◆ EXERCISE INSTRUCTIONS ◆
Even if the data beneath seems repetitive, write it all out again exactly.

◆ DATASET ENTRIES ◆
____________

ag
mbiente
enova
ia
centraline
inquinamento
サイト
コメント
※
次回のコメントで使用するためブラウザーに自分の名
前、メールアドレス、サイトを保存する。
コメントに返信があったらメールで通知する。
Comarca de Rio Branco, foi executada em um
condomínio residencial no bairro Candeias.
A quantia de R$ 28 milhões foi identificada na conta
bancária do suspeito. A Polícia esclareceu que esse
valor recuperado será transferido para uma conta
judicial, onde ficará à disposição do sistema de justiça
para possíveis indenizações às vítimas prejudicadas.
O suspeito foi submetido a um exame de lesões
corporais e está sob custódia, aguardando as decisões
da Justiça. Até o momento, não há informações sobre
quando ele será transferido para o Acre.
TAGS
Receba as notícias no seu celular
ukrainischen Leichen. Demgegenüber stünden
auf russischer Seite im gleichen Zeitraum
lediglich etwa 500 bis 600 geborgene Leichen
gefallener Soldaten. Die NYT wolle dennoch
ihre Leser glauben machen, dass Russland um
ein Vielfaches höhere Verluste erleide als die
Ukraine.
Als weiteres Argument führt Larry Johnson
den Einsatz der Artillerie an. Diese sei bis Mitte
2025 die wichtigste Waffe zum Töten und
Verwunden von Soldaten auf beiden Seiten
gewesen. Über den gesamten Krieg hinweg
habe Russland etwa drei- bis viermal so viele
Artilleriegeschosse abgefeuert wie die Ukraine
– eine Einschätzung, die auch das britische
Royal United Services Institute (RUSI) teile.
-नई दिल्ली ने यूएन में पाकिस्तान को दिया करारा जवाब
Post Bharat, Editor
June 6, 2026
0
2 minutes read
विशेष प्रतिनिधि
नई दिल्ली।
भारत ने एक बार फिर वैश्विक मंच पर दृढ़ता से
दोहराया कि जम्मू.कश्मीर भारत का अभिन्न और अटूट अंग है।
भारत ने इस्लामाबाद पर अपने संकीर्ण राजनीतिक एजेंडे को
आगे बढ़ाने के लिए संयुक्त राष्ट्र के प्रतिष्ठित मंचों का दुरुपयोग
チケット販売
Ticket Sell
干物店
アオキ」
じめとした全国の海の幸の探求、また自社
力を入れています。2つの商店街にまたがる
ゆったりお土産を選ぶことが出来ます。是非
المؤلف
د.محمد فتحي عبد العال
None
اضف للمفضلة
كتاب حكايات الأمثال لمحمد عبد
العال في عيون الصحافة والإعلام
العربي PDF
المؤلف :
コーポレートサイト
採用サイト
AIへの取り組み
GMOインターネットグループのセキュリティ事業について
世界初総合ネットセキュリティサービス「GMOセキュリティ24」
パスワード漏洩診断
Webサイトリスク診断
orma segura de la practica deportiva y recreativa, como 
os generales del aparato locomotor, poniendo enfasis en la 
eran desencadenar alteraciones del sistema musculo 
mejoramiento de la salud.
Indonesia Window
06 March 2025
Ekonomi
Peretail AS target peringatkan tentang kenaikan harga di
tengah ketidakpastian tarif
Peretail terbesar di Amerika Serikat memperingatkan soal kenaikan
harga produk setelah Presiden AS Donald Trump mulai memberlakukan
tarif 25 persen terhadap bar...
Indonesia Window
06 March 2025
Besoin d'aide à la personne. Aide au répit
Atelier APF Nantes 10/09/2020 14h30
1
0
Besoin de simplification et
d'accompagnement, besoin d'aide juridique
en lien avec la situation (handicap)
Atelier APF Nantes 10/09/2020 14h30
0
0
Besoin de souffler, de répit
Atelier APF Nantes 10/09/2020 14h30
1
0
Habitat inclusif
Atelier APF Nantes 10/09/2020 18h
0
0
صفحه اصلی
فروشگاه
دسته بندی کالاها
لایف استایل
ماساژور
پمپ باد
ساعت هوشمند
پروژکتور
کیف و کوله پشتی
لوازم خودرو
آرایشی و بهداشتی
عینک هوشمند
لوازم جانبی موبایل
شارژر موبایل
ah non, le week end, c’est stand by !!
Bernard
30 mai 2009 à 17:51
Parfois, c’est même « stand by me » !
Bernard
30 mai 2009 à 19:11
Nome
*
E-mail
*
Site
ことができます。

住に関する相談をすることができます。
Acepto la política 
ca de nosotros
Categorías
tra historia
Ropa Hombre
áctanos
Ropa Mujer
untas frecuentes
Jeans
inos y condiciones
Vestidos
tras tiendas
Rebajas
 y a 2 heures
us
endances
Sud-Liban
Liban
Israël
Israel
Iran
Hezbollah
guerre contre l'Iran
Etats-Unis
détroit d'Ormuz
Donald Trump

____________

◆ RESULT OF THE EXERCISE ◆
ag
mbiente
enova
ia
centraline
inquinamento
サイト
コメント
※
次回のコメントで使用するためブラウザーに自分の名
前、メールアドレス、サイトを保存する。
コメントに返信があったらメールで通知する。
Comarca de Rio Branco, foi executada em um
condomínio residencial no bairro Candeias.
A quantia de R$ 28 milhões foi identificada na conta
bancária do suspeito. A Polícia esclareceu que esse
valor recuperado será transferido para uma conta
judicial, onde ficará à disposição do sistema de justiça
para possíveis indenizações às vítimas prejudicadas.
O suspeito foi submetido a um exame de lesões
corporais e está sob custódia, aguardando as decisões
da Justiça. Até o momento, não há informações sobre
quando ele será transferido para o Acre.
TAGS
Receba as notícias no seu celular
ukrainischen Leichen. Demgegenüber stünden
auf russischer Seite im gleichen Zeitraum
lediglich etwa 500 bis 600 geborgene Leichen
gefallener Soldaten. Die NYT wolle dennoch
ihre Leser glauben machen, dass Russland um
ein Vielfaches höhere Verluste erleide als die
Ukraine.
Als weiteres Argument führt Larry Johnson
den Einsatz der Artillerie an. Diese sei bis Mitte
2025 die wichtigste Waffe zum Töten und
Verwunden von Soldaten auf beiden Seiten
gewesen. Über den gesamten Krieg hinweg
habe Russland etwa drei- bis viermal so viele
Artilleriegeschosse abgefeuert wie die Ukraine
– eine Einschätzung, die auch das britische
Royal United Services Institute (RUSI) teile.
-नई दिल्ली ने यूएन में पाकिस्तान को दिया करारा जवाब
Post Bharat, Editor
June 6, 2026
0
2 minutes read
विशेष प्रतिनिधि
नई दिल्ली।
भारत ने एक बार फिर वैश्विक मंच पर दृढ़ता से
दोहराया कि जम्मू.कश्मीर भारत का अभिन्न और अटूट अंग है।
भारत ने इस्लामाबाद पर अपने संकीर्ण राजनीतिक एजेंडे को
आगे बढ़ाने के लिए संयुक्त राष्ट्र के प्रतिष्ठित मंचों का दुरुपयोग
チケット販売
Ticket Sell
干物店
アオキ」
じめとした全国の海の幸の探求、また自社
力を入れています。2つの商店街にまたがる
ゆったりお土産を選ぶことが出来ます。是非
المؤلف
د.محمد فتحي عبد العال
None
اضف للمفضلة
كتاب حكايات الأمثال لمحمد عبد
العال في عيون الصحافة والإعلام
العربي PDF
المؤلف :
コーポレートサイト
採用サイト
AIへの取り組み
GMOインターネットグループのセキュリティ事業について
世界初総合ネットセキュリティサービス「GMOセキュリティ24」
パスワード漏洩診断
Webサイトリスク診断
orma segura de la practica deportiva y recreativa, como 
os generales del aparato locomotor, poniendo enfasis en la 
eran desencadenar alteraciones del sistema musculo 
mejoramiento de la salud.
Indonesia Window
06 March 2025
Ekonomi
Peretail AS target peringatkan tentang kenaikan harga di
tengah ketidakpastian tarif
Peretail terbesar di Amerika Serikat memperingatkan soal kenaikan
harga produk setelah Presiden AS Donald Trump mulai memberlakukan
tarif 25 persen terhadap bar...
Indonesia Window
06 March 2025
Besoin d'aide à la personne. Aide au répit
Atelier APF Nantes 10/09/2020 14h30
1
0
Besoin de simplification et
d'accompagnement, besoin d'aide juridique
en lien avec la situation (handicap)
Atelier APF Nantes 10/09/2020 14h30
0
0
Besoin de souffler, de répit
Atelier APF Nantes 10/09/2020 14h30
1
0
Habitat inclusif
Atelier APF Nantes 10/09/2020 18h
0
0
صفحه اصلی
فروشگاه
دسته بندی کالاها
لایف استایل
ماساژور
پمپ باد
ساعت هوشمند
پروژکتور
کیف و کوله پشتی
لوازم خودرو
آرایشی و بهداشتی
عینک هوشمند
لوازم جانبی موبایل
شارژر موبایل
ah non, le week end, c’est stand by !!
Bernard
30 mai 2009 à 17:51
Parfois, c’est même « stand by me » !
Bernard
30 mai 2009 à 19:11
Nome
*
E-mail
*
Site
ことができます。

住に関する相談をすることができます。
Acepto la política 
ca de nosotros
Categorías
tra historia
Ropa Hombre
áctanos
Ropa Mujer
untas frecuentes
Jeans
inos y condiciones
Vestidos
tras tiendas
Rebajas
 y a 2 heures
us
endances
Sud-Liban
Liban
Israël
Israel
Iran
Hezbollah
guerre contre l'Iran
Etats-Unis
détroit d'Ormuz
Donald Trump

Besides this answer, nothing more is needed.